Die Analyse des Staubs ergab, dass er sich hauptsächlich aus pflanzlichen Bestandteilen zusammensetzt, darunter mehr als zehn Prozent Arabinogalaktan, einem großen Zuckermolekül, das sich somit als verdächtig qualifizierte. Die Forscher prüften nun, wie sich das Immunsystem von Mäusen gegenüber potenziellen Allergenen verhält, wenn Arabinogalaktan-Moleküle anwesend sind. „Es hat sich gezeigt, dass die dendritischen Zellen, die den Immunzellen schädliche Eindringlinge präsentieren, so dass diese dagegen vorgehen, in Anwesenheit von Arabinogalaktan ihr Verhalten ändern“, beschreibt Peters. „Sie produzieren dann einen bestimmten Botenstoff, der die Immunreaktion dämpft.“

Überreaktion des Immunsystems verhindert

Welche Rezeptoren der dendritischen Zellen für den Mechanismus verantwortlich sind, muss noch untersucht werden.
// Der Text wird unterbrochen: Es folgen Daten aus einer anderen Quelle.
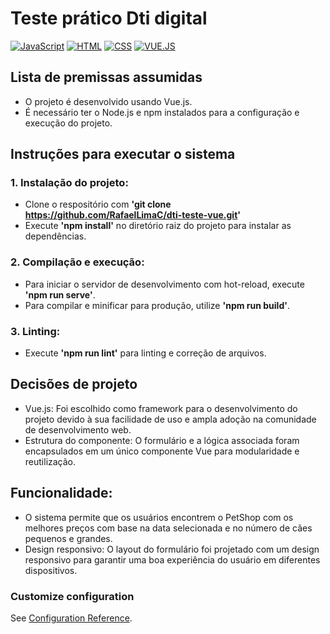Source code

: # Teste prático Dti digital

[![JavaScript](https://img.shields.io/badge/JavaScript-323330?logo=javascript&logoColor=F7DF1E)](https://developer.mozilla.org/pt-BR/docs/Web/JavaScript)
[![HTML](https://img.shields.io/badge/HTML5-E34F26?logo=html5&logoColor=white)](https://developer.mozilla.org/pt-BR/docs/Web/HTML)
[![CSS](https://img.shields.io/badge/CSS-239120?logo=css3&logoColor=white)](https://developer.mozilla.org/pt-BR/docs/Web/CSS)
[![VUE.JS](https://img.shields.io/badge/Vue.js-35495E?logo=vue.js&logoColor=white)](https://vuejs.org/)

## Lista de premissas assumidas

- O projeto é desenvolvido usando Vue.js.
- É necessário ter o Node.js e npm instalados para a configuração e execução do projeto.

## Instruções para executar o sistema

### 1. Instalação do projeto:

- Clone o respositório com **'git clone https://github.com/RafaelLimaC/dti-teste-vue.git'**
- Execute **'npm install'** no diretório raiz do projeto para instalar as dependências.
 
### 2. Compilação e execução:

- Para iniciar o servidor de desenvolvimento com hot-reload, execute **'npm run serve'**.
- Para compilar e minificar para produção, utilize **'npm run build'**.

### 3. Linting:

- Execute **'npm run lint'** para linting e correção de arquivos.

## Decisões de projeto

- Vue.js: Foi escolhido como framework para o desenvolvimento do projeto devido à sua facilidade de uso e ampla adoção na comunidade de desenvolvimento web.
- Estrutura do componente: O formulário e a lógica associada foram encapsulados em um único componente Vue para modularidade e reutilização.

## Funcionalidade: 
- O sistema permite que os usuários encontrem o PetShop com os melhores preços com base na data selecionada e no número de cães pequenos e grandes.
- Design responsivo: O layout do formulário foi projetado com um design responsivo para garantir uma boa experiência do usuário em diferentes dispositivos.

### Customize configuration
See [Configuration Reference](https://cli.vuejs.org/config/).
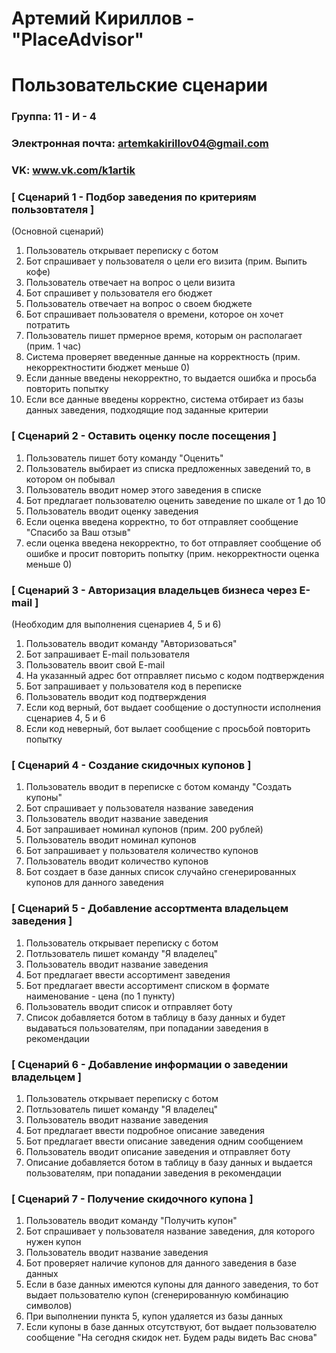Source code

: # Артемий Кириллов - "PlaceAdvisor"
# Пользовательские сценарии

### Группа: 11 - И - 4
### Электронная почта: artemkakirillov04@gmail.com
### VK: www.vk.com/k1artik


### [ Сценарий 1 - Подбор заведения по критериям пользовтателя ]

(Основной сценарий)

1. Пользователь открывает переписку с ботом
2. Бот спрашивает у пользователя о цели его визита (прим. Выпить кофе)
3. Пользователь отвечает на вопрос о цели визита
4. Бот спрашивет у пользователя его бюджет
5. Пользователь отвечает на вопрос о своем бюджете
6. Бот спрашивает пользователя о времени, которое он хочет потратить
7. Пользователь пишет прмерное время, которым он располагает (прим. 1 час)
10. Система проверяет введенные данные на корректность (прим. некорректностити бюджет меньше 0)
11. Если данные введены некорректно, то выдается ошибка и просьба повторить попытку
12. Если все данные введены корректно, система отбирает из базы данных заведения, подходящие под заданные критерии

### [ Сценарий 2 - Оставить оценку после посещения ]

1. Пользователь пишет боту команду "Оценить"
2. Пользователь выбирает из списка предложенных заведений то, в котором он побывал
3. Пользователь вводит номер этого заведения в списке
4. Бот предлагает пользователю оценить заведение по шкале от 1 до 10
5. Пользователь вводит оценку заведения
6. Если оценка введена корректно, то бот отправляет сообщение "Спасибо за Ваш отзыв" 
7. если оценка введена некорректно, то бот отправляет сообщение об ошибке и просит повторить попытку (прим. некорректности оценка меньше 0)

### [ Сценарий 3 - Авторизация владельцев бизнеса через E-mail ]

(Необходим для выполнения сценариев 4, 5 и 6)

1. Пользователь вводит команду "Авторизоваться"
2. Бот запрашивает E-mail пользователя
3. Пользователь ввоит свой E-mail 
4. На указанный адрес бот отправляет письмо с кодом подтверждения
5. Бот запрашивает у пользователя код в переписке
6. Пользователь вводит код подтверждения
7. Если код верный, бот выдает сообщение о доступности исполнения сценариев 4, 5 и 6
8. Если код неверный, бот вылает сообщение с просьбой повторить попытку

### [ Сценарий 4 - Создание скидочных купонов ]

1. Пользователь вводит в переписке с ботом команду "Создать купоны"
2. Бот спрашивает у пользователя название заведения
3. Пользователь вводит название заведения
4. Бот запрашивает номинал купонов (прим. 200 рублей)
5. Пользователь вводит номинал купонов
6. Бот запрашивает у пользователя количество купонов
7. Пользователь вводит количество купонов
8. Бот создает в базе данных список случайно сгенерированных купонов для данного заведения

### [ Сценарий 5 - Добавление ассортмента владельцем заведения ]

1. Пользователь открывает переписку с ботом
2. Потльзователь пишет команду "Я владелец"
3. Пользователь вводит название заведения
4. Бот предлагает ввести ассортимент заведения
5. Бот предлагает ввести ассортимент  списком в формате наименование - цена (по 1 пункту)
6. Пользователь вводит список и отправляет боту
7. Список добавляется ботом в таблицу в базу данных и будет выдаваться пользователям, при попадании заведения в рекомендации

### [ Сценарий 6 - Добавление информации о заведении владельцем ]

1. Пользователь открывает переписку с ботом
2. Потльзователь пишет команду "Я владелец"
3. Пользователь вводит название заведения
4. Бот предлагает ввести подробное описание заведения
5. Бот предлагает ввести описание заведения одним сообщением
6. Пользователь вводит описание заведения и отправляет боту
7. Описание добавляется ботом в таблицу в базу данных и выдается пользователям, при попадании заведения в рекомендации

### [ Сценарий 7 - Получение скидочного купона ]

1. Пользователь вводит команду "Получить купон"
2. Бот спрашивает у пользователя название заведения, для которого нужен купон
3. Пользователь вводит название заведения
4. Бот проверяет наличие купонов для данного заведения в базе данных
5. Если в базе данных имеются купоны для данного заведения, то бот выдает пользователю купон (сгенерированную комбинацию символов)
6. При выполнении пункта 5, купон удаляется из базы данных
7. Если купоны в базе данных отсутствуют, бот выдает пользователю сообщение "На сегодня скидок нет. Будем рады видеть Вас снова"
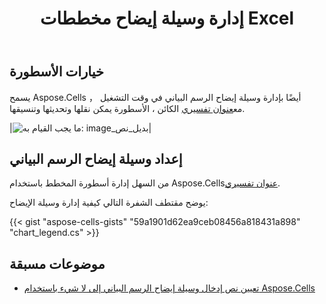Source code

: ﻿---
title: إدارة وسيلة إيضاح مخططات Excel
linktitle: عنوان تفسيري
type: docs
weight: 50
url: /ar/net/chart-legend/
---
## **خيارات الأسطورة**
 يسمح Aspose.Cells أيضًا بإدارة وسيلة إيضاح الرسم البياني في وقت التشغيل ， مع[عنوان تفسيري](https://reference.aspose.com/cells/net/aspose.cells.charts/legend/) الكائن ، الأسطورة يمكن نقلها وتحديثها وتنسيقها.

|![ما يجب القيام به: image_بديل_نص](chart_legend.png)|

## **إعداد وسيلة إيضاح الرسم البياني**
 من السهل إدارة أسطورة المخطط باستخدام Aspose.Cells[عنوان تفسيري](https://reference.aspose.com/cells/net/aspose.cells.charts/legend/).

يوضح مقتطف الشفرة التالي كيفية إدارة وسيلة الإيضاح:


{{< gist "aspose-cells-gists" "59a1901d62ea9ceb08456a818431a898" "chart_legend.cs" >}}

## **موضوعات مسبقة**
- [تعيين نص إدخال وسيلة إيضاح الرسم البياني إلى لا شيء باستخدام Aspose.Cells](/cells/ar/net/set-text-of-chart-legend-entry-fill-to-none-using-aspose-cells/)
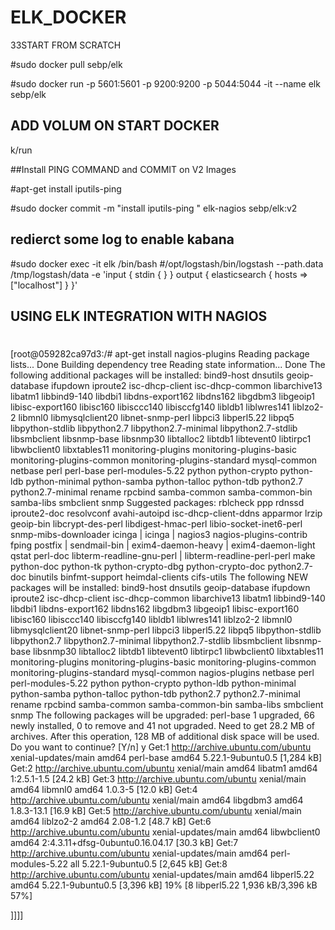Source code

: # ELK_DOCKER

33START FROM SCRATCH

#sudo docker pull sebp/elk 


#sudo docker run -p 5601:5601 -p 9200:9200 -p 5044:5044 -it --name elk sebp/elk

## ADD VOLUM ON START DOCKER
k/run


##Install PING COMMAND and COMMIT on V2 Images

#apt-get install iputils-ping

#sudo docker commit -m "install iputils-ping " elk-nagios sebp/elk:v2



## redierct some log to enable kabana

#sudo docker exec -it elk /bin/bash
#/opt/logstash/bin/logstash --path.data /tmp/logstash/data -e 'input { stdin { } } output { elasticsearch { hosts => ["localhost"] } }'



## USING ELK INTEGRATION WITH NAGIOS

#

[root@059282ca97d3:/# apt-get install nagios-plugins
Reading package lists... Done
Building dependency tree
Reading state information... Done
The following additional packages will be installed:
  bind9-host dnsutils geoip-database ifupdown iproute2 isc-dhcp-client isc-dhcp-common libarchive13 libatm1 libbind9-140 libdbi1 libdns-export162 libdns162 libgdbm3 libgeoip1
  libisc-export160 libisc160 libisccc140 libisccfg140 libldb1 liblwres141 liblzo2-2 libmnl0 libmysqlclient20 libnet-snmp-perl libpci3 libperl5.22 libpq5 libpython-stdlib libpython2.7
  libpython2.7-minimal libpython2.7-stdlib libsmbclient libsnmp-base libsnmp30 libtalloc2 libtdb1 libtevent0 libtirpc1 libwbclient0 libxtables11 monitoring-plugins
  monitoring-plugins-basic monitoring-plugins-common monitoring-plugins-standard mysql-common netbase perl perl-base perl-modules-5.22 python python-crypto python-ldb python-minimal
  python-samba python-talloc python-tdb python2.7 python2.7-minimal rename rpcbind samba-common samba-common-bin samba-libs smbclient snmp
Suggested packages:
  rblcheck ppp rdnssd iproute2-doc resolvconf avahi-autoipd isc-dhcp-client-ddns apparmor lrzip geoip-bin libcrypt-des-perl libdigest-hmac-perl libio-socket-inet6-perl
  snmp-mibs-downloader icinga | icinga | nagios3 nagios-plugins-contrib fping postfix | sendmail-bin | exim4-daemon-heavy | exim4-daemon-light qstat perl-doc libterm-readline-gnu-perl
  | libterm-readline-perl-perl make python-doc python-tk python-crypto-dbg python-crypto-doc python2.7-doc binutils binfmt-support heimdal-clients cifs-utils
The following NEW packages will be installed:
  bind9-host dnsutils geoip-database ifupdown iproute2 isc-dhcp-client isc-dhcp-common libarchive13 libatm1 libbind9-140 libdbi1 libdns-export162 libdns162 libgdbm3 libgeoip1
  libisc-export160 libisc160 libisccc140 libisccfg140 libldb1 liblwres141 liblzo2-2 libmnl0 libmysqlclient20 libnet-snmp-perl libpci3 libperl5.22 libpq5 libpython-stdlib libpython2.7
  libpython2.7-minimal libpython2.7-stdlib libsmbclient libsnmp-base libsnmp30 libtalloc2 libtdb1 libtevent0 libtirpc1 libwbclient0 libxtables11 monitoring-plugins
  monitoring-plugins-basic monitoring-plugins-common monitoring-plugins-standard mysql-common nagios-plugins netbase perl perl-modules-5.22 python python-crypto python-ldb
  python-minimal python-samba python-talloc python-tdb python2.7 python2.7-minimal rename rpcbind samba-common samba-common-bin samba-libs smbclient snmp
The following packages will be upgraded:
  perl-base
1 upgraded, 66 newly installed, 0 to remove and 41 not upgraded.
Need to get 28.2 MB of archives.
After this operation, 128 MB of additional disk space will be used.
Do you want to continue? [Y/n] y
Get:1 http://archive.ubuntu.com/ubuntu xenial-updates/main amd64 perl-base amd64 5.22.1-9ubuntu0.5 [1,284 kB]
Get:2 http://archive.ubuntu.com/ubuntu xenial/main amd64 libatm1 amd64 1:2.5.1-1.5 [24.2 kB]
Get:3 http://archive.ubuntu.com/ubuntu xenial/main amd64 libmnl0 amd64 1.0.3-5 [12.0 kB]
Get:4 http://archive.ubuntu.com/ubuntu xenial/main amd64 libgdbm3 amd64 1.8.3-13.1 [16.9 kB]
Get:5 http://archive.ubuntu.com/ubuntu xenial/main amd64 liblzo2-2 amd64 2.08-1.2 [48.7 kB]
Get:6 http://archive.ubuntu.com/ubuntu xenial-updates/main amd64 libwbclient0 amd64 2:4.3.11+dfsg-0ubuntu0.16.04.17 [30.3 kB]
Get:7 http://archive.ubuntu.com/ubuntu xenial-updates/main amd64 perl-modules-5.22 all 5.22.1-9ubuntu0.5 [2,645 kB]
Get:8 http://archive.ubuntu.com/ubuntu xenial-updates/main amd64 libperl5.22 amd64 5.22.1-9ubuntu0.5 [3,396 kB]
19% [8 libperl5.22 1,936 kB/3,396 kB 57%]

]]]]




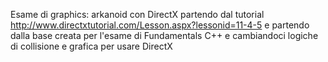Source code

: Esame di graphics:
arkanoid con DirectX partendo dal tutorial http://www.directxtutorial.com/Lesson.aspx?lessonid=11-4-5
e partendo dalla base creata per l'esame di Fundamentals C++ e cambiandoci logiche di collisione e grafica per usare DirectX 
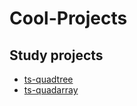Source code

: # Cool-Projects

## Study projects

- [ts-quadtree](https://github.com/ivanstnsk/ts-quadarray)
- [ts-quadarray](https://github.com/ivanstnsk/ts-quadtree)
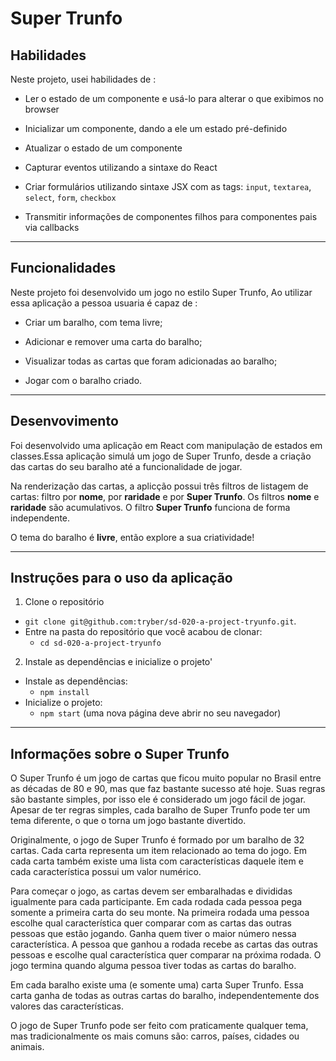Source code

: # Super Trunfo

## Habilidades

Neste projeto, usei habilidades de :

* Ler o estado de um componente e usá-lo para alterar o que exibimos no browser

* Inicializar um componente, dando a ele um estado pré-definido

* Atualizar o estado de um componente

* Capturar eventos utilizando a sintaxe do React

* Criar formulários utilizando sintaxe JSX com as tags: `input`, `textarea`, `select`, `form`, `checkbox`

* Transmitir informações de componentes filhos para componentes pais via callbacks

---

## Funcionalidades

Neste projeto foi desenvolvido um jogo no estilo Super Trunfo, Ao utilizar essa aplicação a pessoa usuaria é capaz de :

* Criar um baralho, com tema livre;

* Adicionar e remover uma carta do baralho;

* Visualizar todas as cartas que foram adicionadas ao baralho;

* Jogar com o baralho criado.

---

## Desenvovimento

Foi desenvolvido uma aplicação em React com manipulação de estados em classes.Essa aplicação simulá um jogo de Super Trunfo, desde a criação das cartas do seu baralho até a funcionalidade de jogar.

Na renderização das cartas, a aplicção possui três filtros de listagem de cartas: filtro por **nome**, por **raridade** e por **Super Trunfo**. Os filtros **nome** e **raridade** são acumulativos. O filtro **Super Trunfo** funciona de forma independente.

O tema do baralho é **livre**, então explore a sua criatividade!

---

## Instruções para o uso da aplicação

1. Clone o repositório
* `git clone git@github.com:tryber/sd-020-a-project-tryunfo.git`.
* Entre na pasta do repositório que você acabou de clonar:
  * `cd sd-020-a-project-tryunfo`

2. Instale as dependências e inicialize o projeto'
* Instale as dependências:
  * `npm install`
* Inicialize o projeto:
  * `npm start` (uma nova página deve abrir no seu navegador)

---

## Informações sobre o Super Trunfo

O Super Trunfo é um jogo de cartas que ficou muito popular no Brasil entre as décadas de 80 e 90, mas que faz bastante sucesso até hoje. Suas regras são bastante simples, por isso ele é considerado um jogo fácil de jogar. Apesar de ter regras simples, cada baralho  de Super Trunfo pode ter um tema diferente, o que o torna um jogo bastante divertido.

Originalmente, o jogo de Super Trunfo é formado por um baralho de 32 cartas. Cada carta representa um item relacionado ao tema do jogo. Em cada carta também existe uma lista com características daquele item e cada característica possui um valor numérico.

Para começar o jogo, as cartas devem ser embaralhadas e divididas igualmente para cada participante. Em cada rodada cada pessoa pega somente a primeira carta do seu monte. Na primeira rodada uma pessoa escolhe qual característica quer comparar com as cartas das outras pessoas que estão jogando. Ganha quem tiver o maior número nessa característica. A pessoa que ganhou a rodada recebe as cartas das outras pessoas e escolhe qual característica quer comparar na próxima rodada. O jogo termina quando alguma pessoa tiver todas as cartas do baralho.

Em cada baralho existe uma (e somente uma) carta Super Trunfo. Essa carta ganha de todas as outras cartas do baralho, independentemente dos valores das características.

O jogo de Super Trunfo pode ser feito com praticamente qualquer tema, mas tradicionalmente os mais comuns são: carros, países, cidades ou animais.
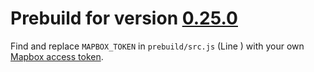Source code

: # Prebuild for version [0.25.0](https://github.com/sgelb/mapline/releases/tag/v0.25.0)

Find and replace `MAPBOX_TOKEN` in `prebuild/src.js` (Line )
with your own [Mapbox access token](https://www.mapbox.com/help/create-api-access-token/).
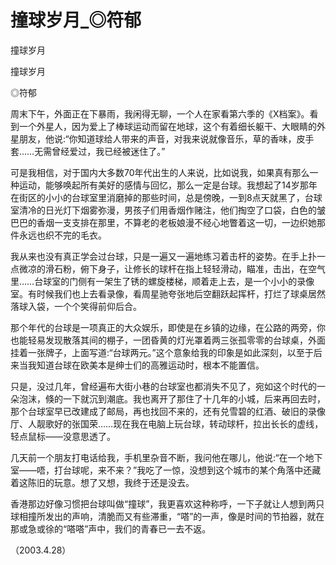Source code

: # 撞球岁月_◎符郁

撞球岁月

撞球岁月

◎符郁

周末下午，外面正在下暴雨，我闲得无聊，一个人在家看第六季的《X档案》。看到一个外星人，因为爱上了棒球运动而留在地球，这个有着细长躯干、大眼睛的外星朋友，他说:“你知道球给人带来的声音，对我来说就像音乐，草的香味，皮手套……无需曾经爱过，我已经被迷住了。”

可是我相信，对于国内大多数70年代出生的人来说，比如说我，如果真有那么一种运动，能够唤起所有美好的感情与回忆，那么一定是台球。我想起了14岁那年在街区的小小的台球室里消磨掉的那些时间，总是傍晚，一到8点天就黑了，台球室清冷的日光灯下烟雾弥漫，男孩子们用香烟作赌注，他们掏空了口袋，白色的皱巴巴的香烟一支支排在那里，不算老的老板娘漫不经心地瞥着这一切，一边织她那件永远也织不完的毛衣。

我从来也没有真正学会过台球，只是一遍又一遍地练习着击杆的姿势。在手上扑一点微凉的滑石粉，俯下身子，让修长的球杆在指上轻轻滑动，瞄准，击出，在空气里……台球室的门侧有一架生了锈的螺旋楼梯，顺着走上去，是一个小小的录像室。有时候我们也上去看录像，看周星驰夸张地后空翻跃起挥杆，打烂了球桌居然落球入袋，一个个笑得前仰后合。

那个年代的台球是一项真正的大众娱乐，即使是在乡镇的边缘，在公路的两旁，你也能轻易发现散落其间的棚子，一团昏黄的灯光罩着两三张孤零零的台球桌，外面挂着一张牌子，上面写道:“台球两元。”这个意象给我的印象是如此深刻，以至于后来当我知道台球在欧美本是绅士们的高雅运动时，根本不能置信。

只是，没过几年，曾经遍布大街小巷的台球室也都消失不见了，宛如这个时代的一朵泡沫，倏的一下就沉到潮底。我也离开了那住了十几年的小城，后来再回去时，那个台球室早已改建成了邮局，再也找回不来的，还有兑雪碧的红酒、破旧的录像厅、人靓歌好的张国荣……现在我在电脑上玩台球，转动球杆，拉出长长的虚线，轻点鼠标——没意思透了。

几天前一个朋友打电话给我，手机里杂音不断，我问他在哪儿，他说:“在一个地下室——唔，打台球呢，来不来？”我吃了一惊，没想到这个城市的某个角落中还藏着这陈旧的玩意。想了又想，我终于还是没去。

香港那边好像习惯把台球叫做“撞球”，我更喜欢这种称呼，一下子就让人想到两只球相撞所发出的声响，清脆而又有些滞重，“嗒”的一声，像是时间的节拍器，就在那或急或徐的“嗒嗒”声中，我们的青春已一去不返。

（2003.4.28）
Zuckerrezeptoren sind generell wichtig für die Erkennung von fremden Partikeln durch das Immunsystem. „Die Abschwächung der Immunreaktion auf diesem Wege ist uns nicht neu“, erklärt Peters. „Auch manche Bakterien machen sich den Mechanismus gezielt zunutze, um die Immunantwort des Wirts abzuschwächen.“ Durch Arabinogalaktan wird aber nur die übersteigerte Wachsamkeit des Immunsystems verhindert – die Abwehr von Krankheitserregern funktioniert weiterhin normal.

Dass ausgerechnet ein Gras-Bestandteil vor Heuschnupfen schützt, wundert die Forscher nicht: „Das ist eine Konzentrationsfrage“, meint Peters. „In kleineren Konzentrationen können die Pollen des Wiesenfuchsschwanzes Allergien auslösen, in großen Dosen und sehr früh im Leben aber auch verhindern. Nichts anderes als eine Dosissteigerung ist ja auch die Strategie bei der Hyposensibilisierung.“

Ob sich Arabinogalaktan zur Prophylaxe oder auch zur Therapie von Allergien und allergischem Asthma einsetzen lässt, werden die Forscher jetzt untersuchen. Denkbar wäre eine Anwendung als Spray oder Nasentropfen, da die Substanz gut wasserlöslich ist.